Extract provided below:
Part One is a meticulous description, with a scientist’s precision, of the Drancy camp throughout its existence.

Part Two is a personal and emotional description of several people whom George befriended in the camps, from prominent individuals much older than he was at that time to teenagers whom he helped to survive at amazing risk to himself and self-sacrifice that might be expected towards one’s own sons. It takes the reader to Auschwitz and the death march to Buchenwald after its liquidation. Although the book is entitled “From Drancy to Auschwitz” it was Buchenwald where George was liberated by the Americans.

From the translator

George did not talk much about his captivity, even many years later when we first met in Moscow in 1960. His wife Anna mentioned that when he returned home from Buchenwald he spent weeks in bed, facing the wall. And yet, this book was published in 1946. It means that he wrote it very soon after regaining his physical and emotional strength. Even if he managed to keep notes in the camps, in his microscopic handwriting that amazed me in his letters, he must have made good use of the obsessive German record-keeping to produce all the dates and numbers of deportees that the reader found in this book.

He published several other books about the Holocaust, but this one was never translated. Until now. A group of enthusiasts decided to dedicate its Russian and English translations to the memory of those who perished, and those who survived against all odds, so that the younger generation can learn about the Nazi persecution of the Jews from a firsthand account at a time when anti-Semitism is raising its ugly head in so many countries that should know better.

George’s older siblings in Moscow did not know that he survived the war. My father died almost two years before his first letter arrived during the Khrushchev “thaw”— during the war no correspondence with foreign countries was allowed at all, and for many years after the war was very restricted and perlustrated by the KGB, and George realized that a letter from him would damage his siblings’ reputation.
End of Extract provided.
Exercise data below:
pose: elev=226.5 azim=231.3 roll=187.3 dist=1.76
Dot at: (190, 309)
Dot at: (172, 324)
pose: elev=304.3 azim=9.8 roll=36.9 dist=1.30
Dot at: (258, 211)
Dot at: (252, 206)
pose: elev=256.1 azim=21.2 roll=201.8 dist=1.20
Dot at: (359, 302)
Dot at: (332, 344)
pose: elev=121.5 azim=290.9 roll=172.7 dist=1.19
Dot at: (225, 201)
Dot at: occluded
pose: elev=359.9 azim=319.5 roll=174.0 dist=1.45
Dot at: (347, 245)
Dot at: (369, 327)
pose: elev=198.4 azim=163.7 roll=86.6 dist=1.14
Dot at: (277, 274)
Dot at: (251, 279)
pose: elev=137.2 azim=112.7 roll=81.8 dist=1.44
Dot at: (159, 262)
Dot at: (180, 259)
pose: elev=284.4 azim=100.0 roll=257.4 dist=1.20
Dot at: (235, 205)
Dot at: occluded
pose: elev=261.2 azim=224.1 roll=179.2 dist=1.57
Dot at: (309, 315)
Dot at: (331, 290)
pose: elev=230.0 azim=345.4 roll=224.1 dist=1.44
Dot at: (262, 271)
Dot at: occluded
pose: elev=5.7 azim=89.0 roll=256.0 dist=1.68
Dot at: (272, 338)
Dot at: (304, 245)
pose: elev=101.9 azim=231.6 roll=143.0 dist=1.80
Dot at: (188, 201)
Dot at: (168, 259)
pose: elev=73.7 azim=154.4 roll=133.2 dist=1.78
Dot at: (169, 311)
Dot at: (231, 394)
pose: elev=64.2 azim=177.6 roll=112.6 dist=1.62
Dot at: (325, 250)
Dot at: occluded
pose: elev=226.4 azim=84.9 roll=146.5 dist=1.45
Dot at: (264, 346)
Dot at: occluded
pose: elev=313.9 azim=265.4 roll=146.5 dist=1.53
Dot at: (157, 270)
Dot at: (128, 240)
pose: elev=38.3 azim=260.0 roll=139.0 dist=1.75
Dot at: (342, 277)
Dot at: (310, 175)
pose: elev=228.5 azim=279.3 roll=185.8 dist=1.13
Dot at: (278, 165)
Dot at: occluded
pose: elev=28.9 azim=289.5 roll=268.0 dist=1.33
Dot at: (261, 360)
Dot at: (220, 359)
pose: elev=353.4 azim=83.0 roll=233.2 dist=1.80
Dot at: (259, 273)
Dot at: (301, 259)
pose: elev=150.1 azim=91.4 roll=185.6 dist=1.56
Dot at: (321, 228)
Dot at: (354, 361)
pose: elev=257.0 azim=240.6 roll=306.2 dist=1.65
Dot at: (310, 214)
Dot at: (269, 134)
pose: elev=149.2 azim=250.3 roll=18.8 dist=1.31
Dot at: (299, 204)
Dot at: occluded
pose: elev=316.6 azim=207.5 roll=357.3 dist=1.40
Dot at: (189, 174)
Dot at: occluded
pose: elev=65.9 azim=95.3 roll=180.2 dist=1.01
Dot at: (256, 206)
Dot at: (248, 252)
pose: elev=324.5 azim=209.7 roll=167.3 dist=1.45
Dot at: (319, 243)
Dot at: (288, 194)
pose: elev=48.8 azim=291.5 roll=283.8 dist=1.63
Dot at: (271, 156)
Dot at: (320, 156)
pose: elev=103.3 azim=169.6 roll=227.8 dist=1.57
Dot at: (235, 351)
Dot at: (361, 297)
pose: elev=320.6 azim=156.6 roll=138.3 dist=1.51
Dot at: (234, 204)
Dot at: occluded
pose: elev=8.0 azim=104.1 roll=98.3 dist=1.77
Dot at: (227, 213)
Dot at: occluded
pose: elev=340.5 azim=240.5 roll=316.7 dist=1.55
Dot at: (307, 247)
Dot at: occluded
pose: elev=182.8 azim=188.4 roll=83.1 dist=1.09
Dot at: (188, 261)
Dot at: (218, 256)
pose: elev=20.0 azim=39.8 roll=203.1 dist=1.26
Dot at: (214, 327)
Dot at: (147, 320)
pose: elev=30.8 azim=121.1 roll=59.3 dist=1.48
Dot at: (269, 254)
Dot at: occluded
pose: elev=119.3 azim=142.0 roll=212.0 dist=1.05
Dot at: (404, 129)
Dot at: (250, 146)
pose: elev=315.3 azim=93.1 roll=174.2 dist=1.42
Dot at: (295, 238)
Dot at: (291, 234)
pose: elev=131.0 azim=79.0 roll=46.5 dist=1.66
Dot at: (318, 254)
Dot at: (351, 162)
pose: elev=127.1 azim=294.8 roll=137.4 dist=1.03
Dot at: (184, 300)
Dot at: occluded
End of Exercise data.
__Task__. Write out, word for word, the part of the text about George's book on the camps that begins with the words "He published several" and stops after "should know better.".

__Response area__.
He published several other books about the Holocaust, but this one was never translated. Until now. A group of enthusiasts decided to dedicate its Russian and English translations to the memory of those who perished, and those who survived against all odds, so that the younger generation can learn about the Nazi persecution of the Jews from a firsthand account at a time when anti-Semitism is raising its ugly head in so many countries that should know better.